Reading guidance: Sections 3.1-3.2 derive the Grad-CAM formula and explain the role of the ReLU (suppressing features with negative influence on the target class). Section 5 is particularly valuable: it uses Grad-CAM to diagnose model failures, showing cases where models achieve high accuracy by attending to spurious features (e.g., classifying "nurse" based on the presence of a hospital bed rather than the person). This connects to the broader interpretability discussion in Chapter 35. For the mathematical relationship between Grad-CAM and CAM (Class Activation Mapping; Zhou et al., 2016), see Section 3.3. The extension Grad-CAM++ (Chattopadhyay et al., 2018) provides improved localization for multiple instances of the same class in a single image.
4. Yann LeCun, Yoshua Bengio, and Geoffrey Hinton, "Deep Learning" (Nature, 2015)
A landmark review article by three pioneers of deep learning. Section on convolutional networks (pp. 439-440) provides a concise, authoritative summary of the convolution operation, weight sharing, and pooling. The article places CNNs in the broader context of representation learning and traces the intellectual lineage from biological vision to modern architectures.
Reading guidance: Read the full article — it is only 9 pages and serves as an excellent overview of the entire deep learning landscape as of 2015. The CNN section is brief but every sentence is carefully chosen. The article predates ResNet, so it stops at VGG/GoogLeNet, but its discussion of hierarchical feature learning and translational equivariance remains the clearest short treatment available. For the historical perspective on how convolution was inspired by Hubel and Wiesel's work on the visual cortex (simple cells and complex cells), see LeCun et al., "Gradient-Based Learning Applied to Document Recognition" (Proceedings of the IEEE, 1998) — the original LeNet paper, which remains surprisingly readable.

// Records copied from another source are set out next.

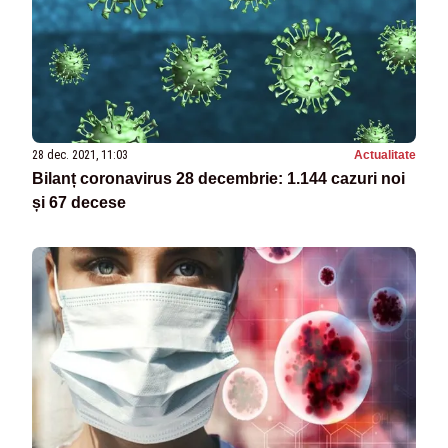
28 dec. 2021, 11:03
Actualitate
Bilanț coronavirus 28 decembrie: 1.144 cazuri noi
și 67 decese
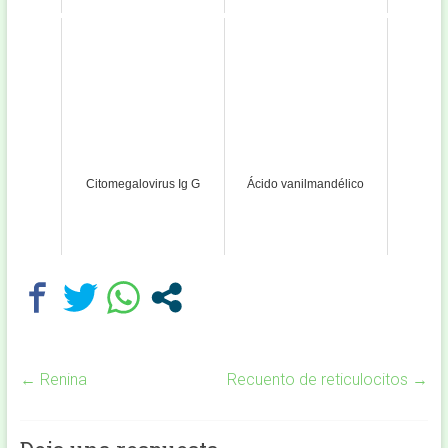
Citomegalovirus Ig G
Ácido vanilmandélico
←
Renina
Recuento de reticulocitos
→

5. Richard Zhang, "Making Convolutional Networks Shift-Invariant Again" (ICML, 2019)
This paper demonstrates that standard CNNs are not truly translation equivariant due to aliasing in strided convolutions and max pooling. When a strided operation subsamples the feature map, it violates the Nyquist sampling theorem, causing small input shifts to produce qualitatively different outputs. Zhang proposes anti-aliased downsampling: applying a low-pass filter (blur) before subsampling, which restores shift equivariance. The paper includes extensive experiments showing improved consistency and, surprisingly, improved accuracy as well.
Reading guidance: Section 2 explains the aliasing problem with clear diagrams. The key figure is Figure 1, which shows that shifting an input image by one pixel can dramatically change the output of max pooling. Section 3 presents the fix (blur-then-subsample), which is elegant in its simplicity — it is the same anti-aliasing that signal processing textbooks have taught for decades. The practical implication is important: if shift-equivariance matters for your application (e.g., object detection, where bounding box predictions should not flicker with small camera movements), use anti-aliased pooling. The paper connects the deep learning community's rediscovery of classical signal processing principles — a satisfying instance of the "Fundamentals > Frontier" theme.